María Nieves Rego (80) and Juan Carlos Copes (83) met when they were 14 and 17, and they danced together for nearly fifty years. In all those years they loved and hated each other and went through several painful separations. Now, at the end of their lives, the two dancers are willing to open up about their love, their hatred, and their passion.
Now in her 80s, María Nieves Rego is bright-eyed, and henna-haired. She’s still light on her feet as she walks the streets of modern Buenos Aires. Talking straight to camera, she defiantly says she regrets nothing. Except for Juan Carlos Copes. Which is telling, because Copes has dominated her existence since she met him as a poverty-stricken 14-year-old attending the local dance hall in the ‘40s. Together, they spent almost 50 years dancing the Tango – sometimes as lovers, sometimes as husband and wife, and later, as world famous professional partners who hardly spoke off stage. To regret this is to regret an awful lot.
Produced by Wim Wenders (Pina, Buena Vista Social Club), German Kral’s evocative and formally creative documentary combines interviews with María and Juan Carlos, together with archival footage and stunning, impressionistic dance reenactments of the couple’s key moments. Three sets of dancers play them at different ages, with the youngest pair the sweetest and most fleet of foot. We see the girl in neat, collared blouse and full skirt, so poor she has to wash and dry her single outfit before she leaves the house. The boy is dangerously handsome, with hair slicked back, baggy pants and shiny shoes. Together, they dance like a dream and she seems to fly as he lifts her from the ground in a swooning swirl. The camera moves back to show that she is indeed lifted by a wire. The artifice is acknowledged completely when the present-day María movies in to correct the dancers’ posture, saying, “We would have held each other closer, like this.” Such ongoing breakage of the third wall, together with gorgeously lit and sumptuously costumed dance sequences, is a pleasurable complement to a central narrative that remains frustrating.
The Tango itself is a soap opera of seduction, rejection and betrayal – much like the partnership portrayed.

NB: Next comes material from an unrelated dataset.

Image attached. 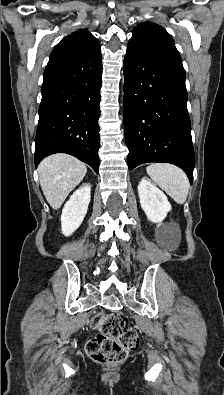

What happened to estrange this perfectly choreographed couple? Will they ever dance together again? Or even speak to each other? The answers are only ever partial as both parties are cagey, and, in keeping with common wisdom, the only people who really know what goes in a marriage are the people involved. Certainly, sexual jealousy and infidelity were involved. “I wasn’t jealous. No, not at all,” María insists, unconvincingly. “We got married, but it was only a Vegas wedding,” Juan Carlos says, as if this excuses his betrayals. Continual separations and reunions ensued. He had children with another, younger woman. He got married, yet they kept dancing. Then, mysteriously, he ended the professional partnership forever in 1997 after their Japan show. María remains hurt and embittered, telling one of the intrigued young dancers, “No tear shed by a woman for a man is worth it.”
Apparently María and Juan Carlos changed the Tango forever through their choreography, and by bringing it to international attention with stage shows like Broadway’s ‘Tango Argentino’ in the 1980s. Yet there’s little context provided for viewers wishing to know more about the history and context of the sultry dance, and the way these two characters helped in its evolution. Perhaps the film needed to spell it out for us that the Tango itself is a soap opera of seduction, rejection and betrayal – much like the partnership portrayed. It’s two bodies pressed poetically together, while one of them growls under his breath: “Have you been eating rocks again?”